College Humor was an American humor magazine published from 1920 to 1943.
College Humor was published monthly by Collegiate World Publishing.[1] It began in 1920[2] with reprints from college publications and soon introduced new material, including fiction. The headquarters were in Chicago.[1]
Contributors included Carl Sandburg, Paul Rhymer, Walter Winchell, George Ade,[1] Robert Benchley, Heywood Broun, Groucho Marx, Ellis Parker Butler, Katharine Brush, F. Scott Fitzgerald and Zelda Fitzgerald.[3] Editor H.N. Swanson later became Fitzgerald's Hollywood agent.

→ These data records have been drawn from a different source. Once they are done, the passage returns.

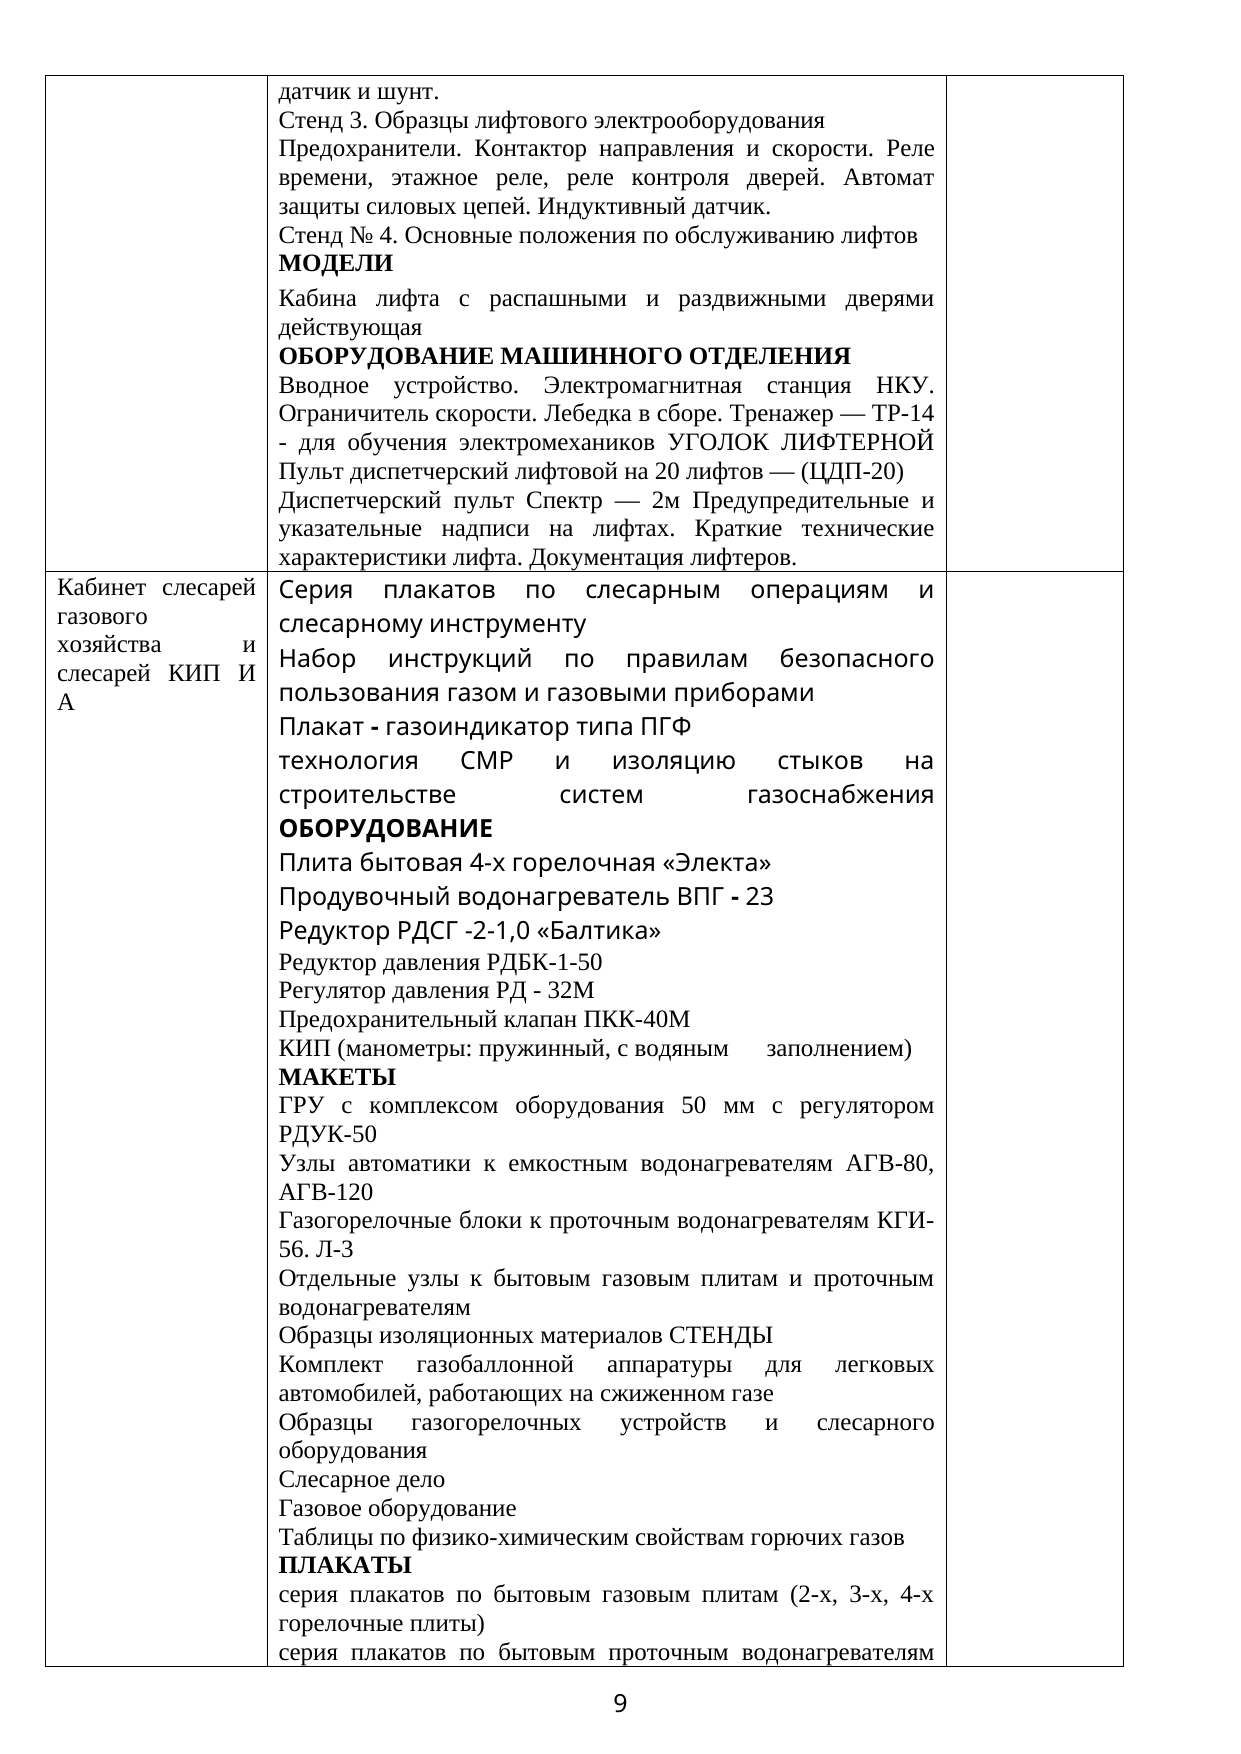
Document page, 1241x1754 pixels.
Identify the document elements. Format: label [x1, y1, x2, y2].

table_cell [268, 76, 946, 571]
table_cell [947, 76, 1123, 571]
table_cell [268, 572, 946, 1666]
table_cell [46, 572, 267, 1666]
table_cell [46, 76, 267, 571]
table_cell [947, 572, 1123, 1666]
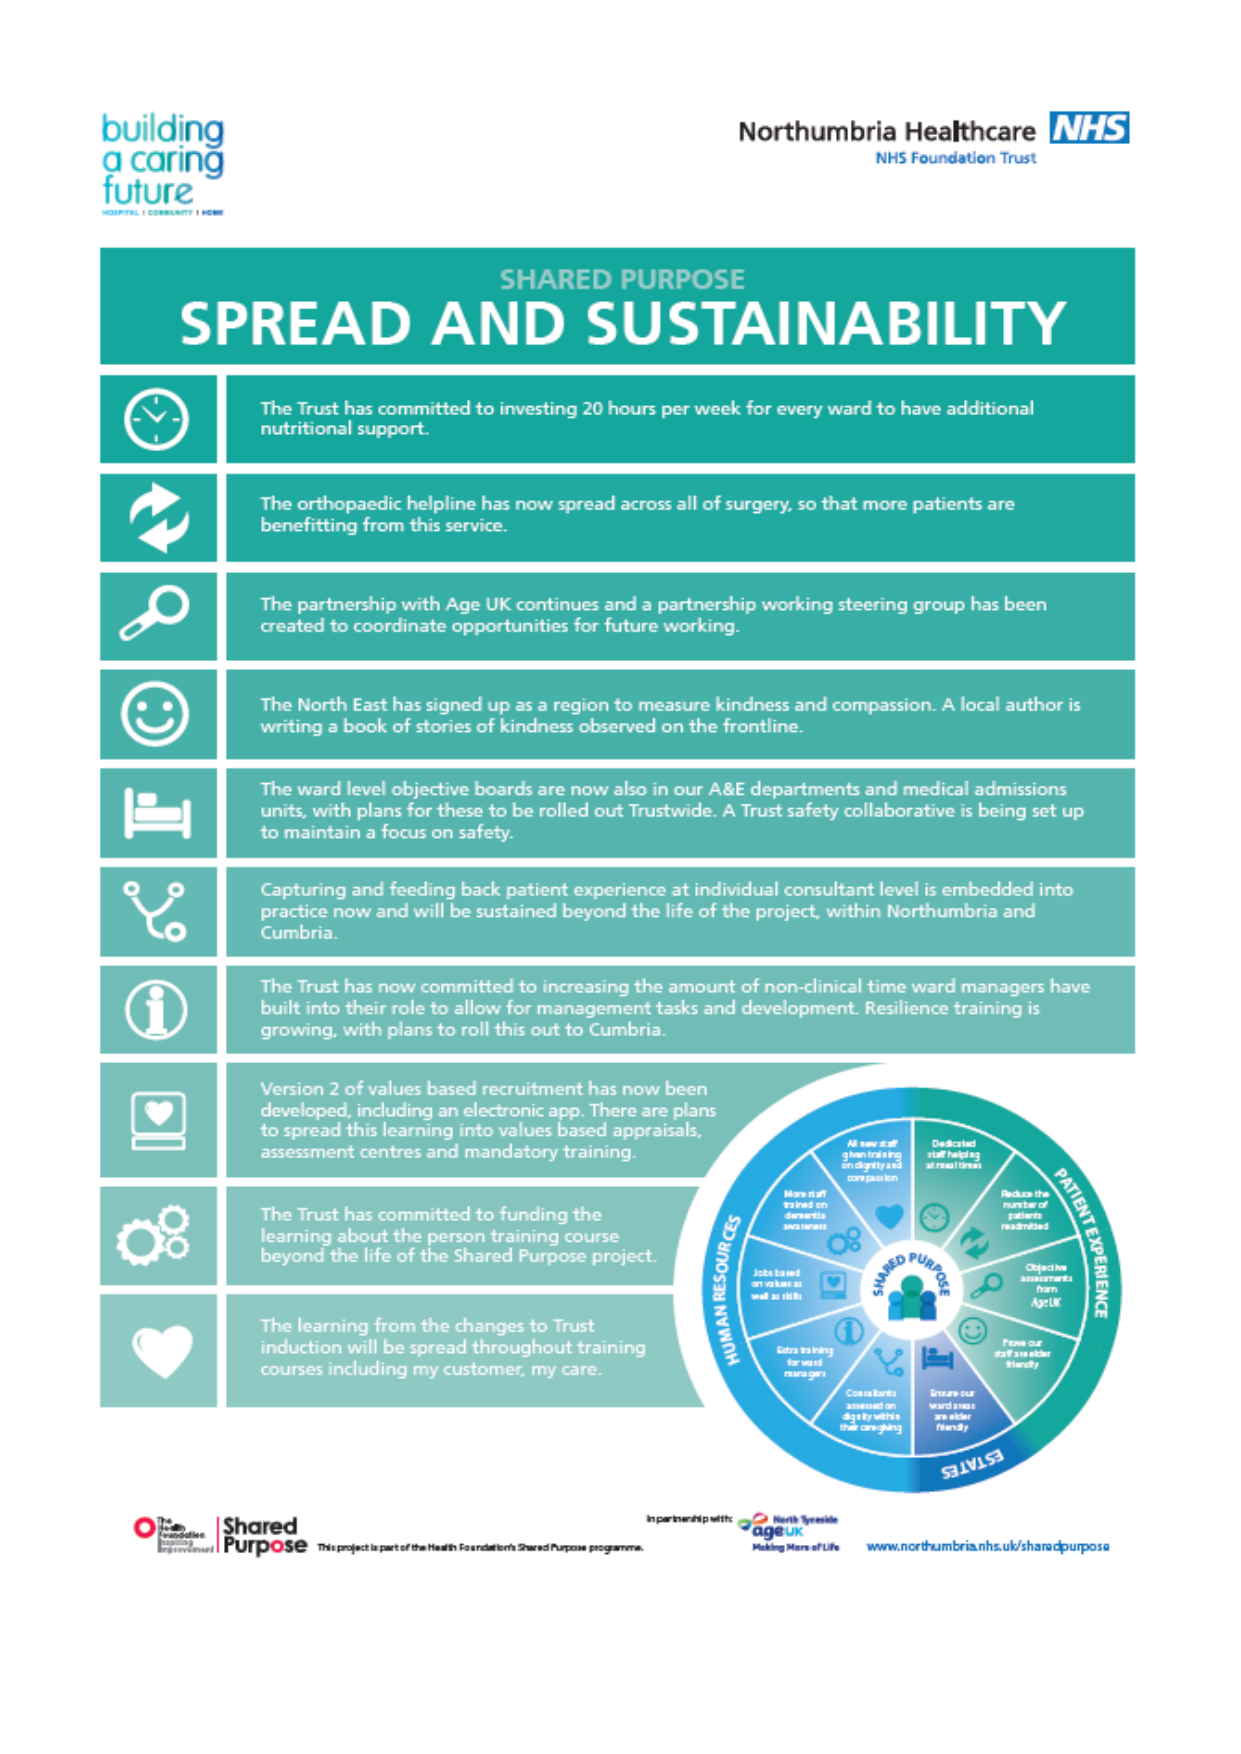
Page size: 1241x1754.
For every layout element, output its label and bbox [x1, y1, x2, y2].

The magazine featured cartoons by Johnny Gruelle, James Montgomery Flagg, Franklin Booth, John T. McCutcheon,[1] Sam Berman, Ralph Fuller, John Held Jr., Otto Soglow and others.
The first editor was H. N. Swanson. After he resigned in 1932, managing editor Patricia Reilly took over.[4] The magazine's sports editor was Les Gage in 1930–31.

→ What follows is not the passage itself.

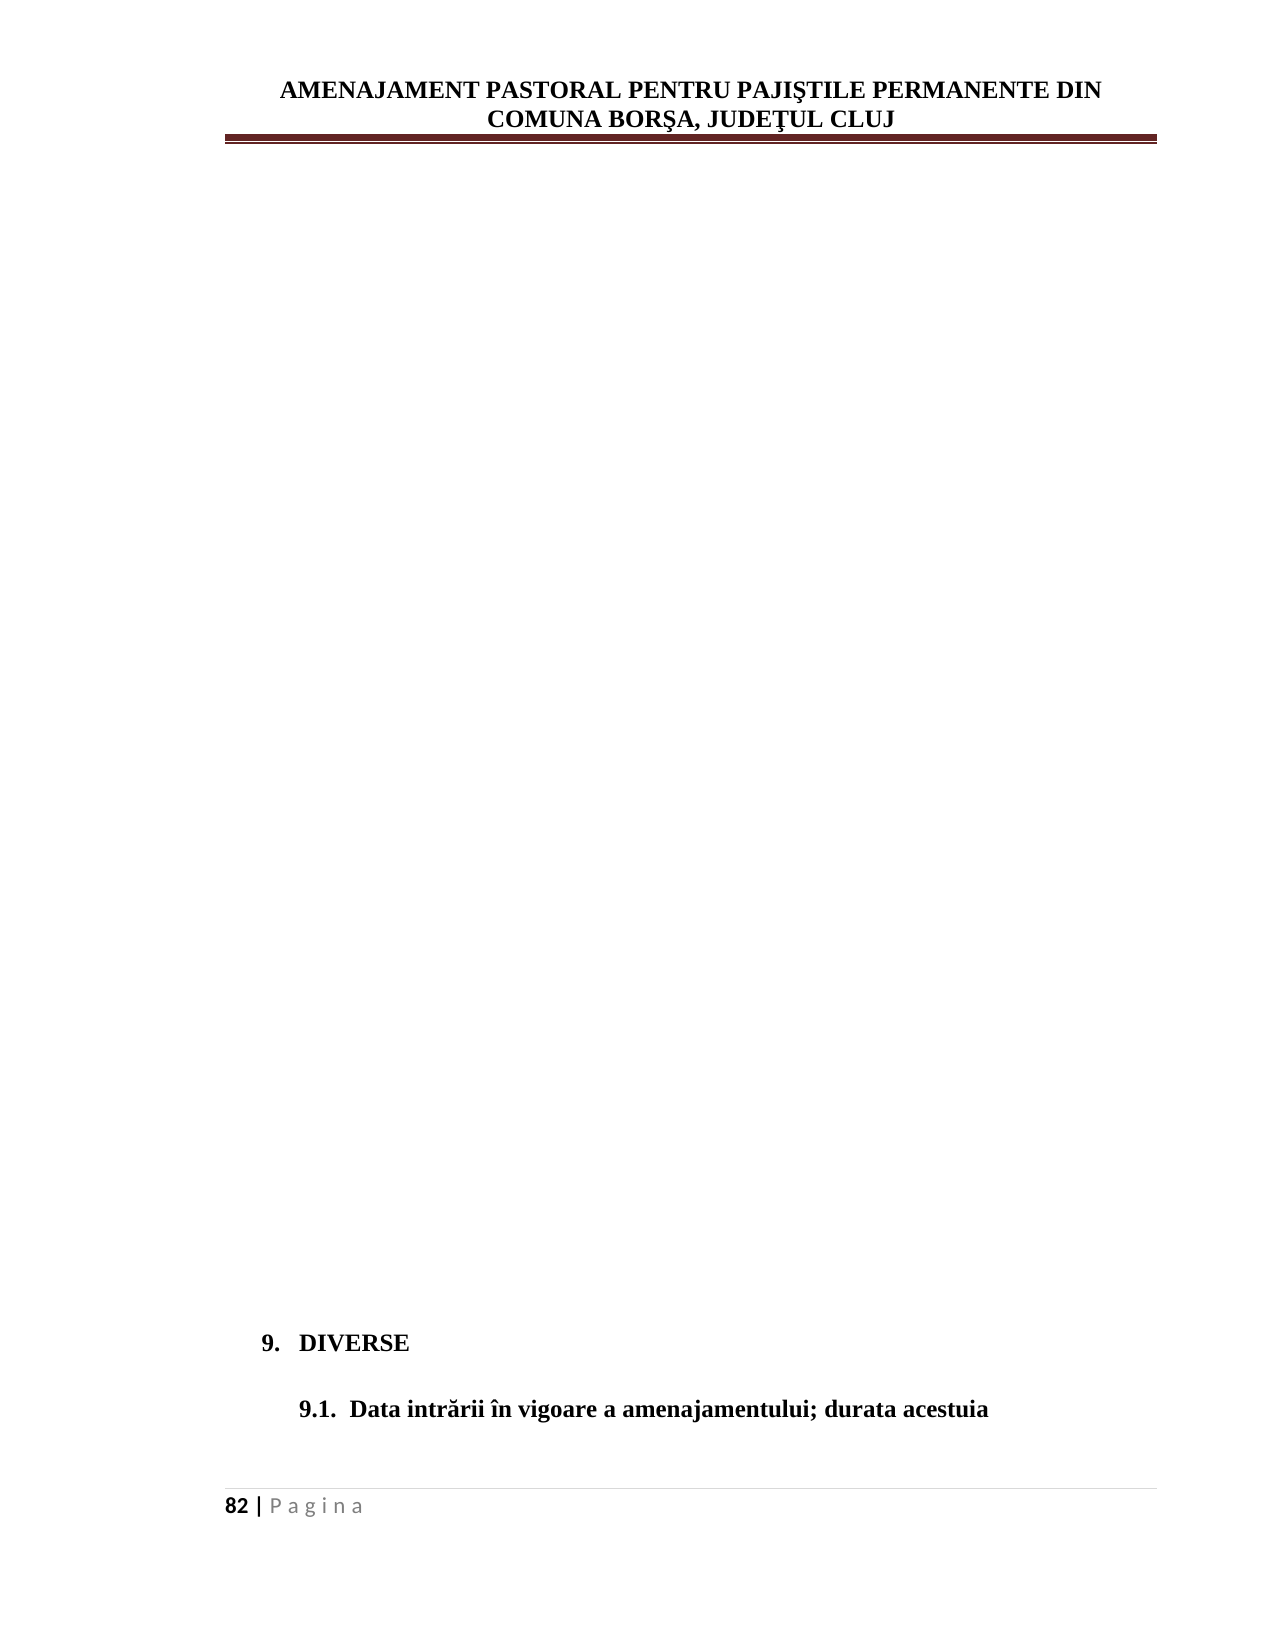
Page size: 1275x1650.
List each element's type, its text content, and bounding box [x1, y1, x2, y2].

list Data intrării în vigoare a amenajamentului; durata acestuia [299, 1394, 1157, 1422]
list DIVERSE [261, 1328, 1157, 1356]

The cover price in 1930 was 35 cents (for 130 pages of content). Dell Publishing acquired the title for a run that began in November, 1934. In the late 1930s, it was purchased by Ned Pines and turned into a girlie magazine. Collegian Press, Inc. was the publisher in the early 1940s.[5] The magazine was retitled College Humor & Sense for parts of 1933 and 1934.